Created in 2001 from a merger of two major dairy co-operatives, Kiwi Co-operative Dairies and the New Zealand Dairy Group, with the New Zealand Dairy Board, it was heralded as a »breakthrough idea» with founding chairman John Roadley describing it as »potentially better than an oil well».
Over the years, the country’s, at times beleaguered, red meat sector was told it should embrace the »Fonterra model»; rather ironically now, the red meat industry resembles what the dairy industry has become – rather than just one player, there are a host of other smaller – and successful – companies.
But now Fonterra is undeniably in trouble, resembling more of a Johnes Disease-stricken heifer than the cash cow. Earlier this week, New Zealand’s largest company announced it would be reporting a loss of as much as $675 million next month.
It cited adjustments for its South American businesses, drought in Australia and heightened competition in New Zealand. In tandem, the co-operative’s board announced no dividend would be paid for the financial year.
South Otago farmer Mat Korteweg – no doubt echoing the thoughts of Fonterra suppliers throughout the country – succinctly described it as a »kick in the guts».
Shane Jones might not be the farmer’s friend after, earlier this year, saying farmers needed to stop »bitching and moaning», but the Regional Economic Development Minister had a point when he put the poor results squarely in the lap of Fonterra’s management and board, specifically calling out the co-operative’s former chief executive Theo Spierings.
Mr Spierings left last year, laughing all the way to the bank, having collected about $38 million in remuneration, including incentives and bonus payments during his seven-year stint at the top.
Unbelievably, he is now apparently in line for another payout under a historic incentive scheme. Surely, that must be something that needs to be urgently addressed. Also, 6000 staff were paid more than $100,000 a year last year – 750 more than in 2017, which again seems ridiculous given the company’s grim performance.
Mr Spierings is long gone and it is now up to his replacement Miles Hurrell and chairman John Monaghan to steer the Fonterra juggernaut back on track.

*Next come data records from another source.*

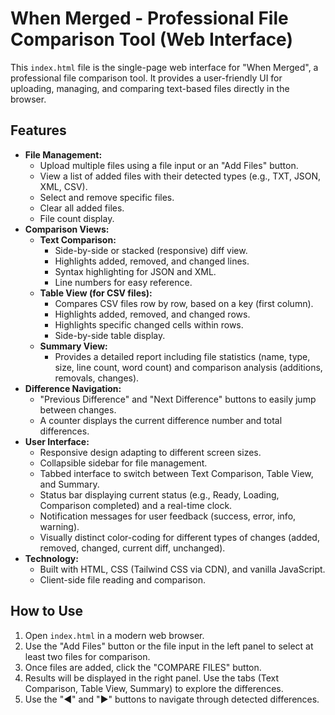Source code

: # When Merged - Professional File Comparison Tool (Web Interface)

This `index.html` file is the single-page web interface for "When Merged", a professional file comparison tool. It provides a user-friendly UI for uploading, managing, and comparing text-based files directly in the browser.

## Features

*   **File Management:**
    *   Upload multiple files using a file input or an "Add Files" button.
    *   View a list of added files with their detected types (e.g., TXT, JSON, XML, CSV).
    *   Select and remove specific files.
    *   Clear all added files.
    *   File count display.
*   **Comparison Views:**
    *   **Text Comparison:**
        *   Side-by-side or stacked (responsive) diff view.
        *   Highlights added, removed, and changed lines.
        *   Syntax highlighting for JSON and XML.
        *   Line numbers for easy reference.
    *   **Table View (for CSV files):**
        *   Compares CSV files row by row, based on a key (first column).
        *   Highlights added, removed, and changed rows.
        *   Highlights specific changed cells within rows.
        *   Side-by-side table display.
    *   **Summary View:**
        *   Provides a detailed report including file statistics (name, type, size, line count, word count) and comparison analysis (additions, removals, changes).
*   **Difference Navigation:**
    *   "Previous Difference" and "Next Difference" buttons to easily jump between changes.
    *   A counter displays the current difference number and total differences.
*   **User Interface:**
    *   Responsive design adapting to different screen sizes.
    *   Collapsible sidebar for file management.
    *   Tabbed interface to switch between Text Comparison, Table View, and Summary.
    *   Status bar displaying current status (e.g., Ready, Loading, Comparison completed) and a real-time clock.
    *   Notification messages for user feedback (success, error, info, warning).
    *   Visually distinct color-coding for different types of changes (added, removed, changed, current diff, unchanged).
*   **Technology:**
    *   Built with HTML, CSS (Tailwind CSS via CDN), and vanilla JavaScript.
    *   Client-side file reading and comparison.

## How to Use

1.  Open `index.html` in a modern web browser.
2.  Use the "Add Files" button or the file input in the left panel to select at least two files for comparison.
3.  Once files are added, click the "COMPARE FILES" button.
4.  Results will be displayed in the right panel. Use the tabs (Text Comparison, Table View, Summary) to explore the differences.
5.  Use the "◀" and "▶" buttons to navigate through detected differences.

The enormity of the task is not lost on either; earlier this week, Mr Hurrell said no stone was being left unturned in the work to turn the co-operative’s performance around.
Meanwhile, the New Zealand Herald reports that industry insiders and market watchers say calls are heating up for Fonterra to be split up and a company, maybe listed, spun off it, open to outside capital investment to chase high-value product markets.
Much has been in the media recently about the rise of alternative proteins, whether »peak cow» has been reached in New Zealand, and the effects of dairy farming on the environment. But the reality is that agriculture really is still the backbone of this country and New Zealand needs a strong dairy industry.
Figures from DairyNZ show the dairy sector employed 46,000 workers across New Zealand in 2017-18, which accounted for 3.1% of total employment. The on-farm sector accounted for 34,000 of those jobs with the dairy processing sector a further 12,000 jobs.
The value of milk production to the Otago regional economy in that period was estimated at $700million, while that figure was $1.6billion for next-door neighbour Southland.
Independent research consultancy Market Economics estimated that for every dollar dairy farmers spend, an additional $1 of value-add is created across the country.
But if farmers are not spending – due to the flow-on effects from Fonterra’s woeful performance – then communities, both rural and urban, will suffer.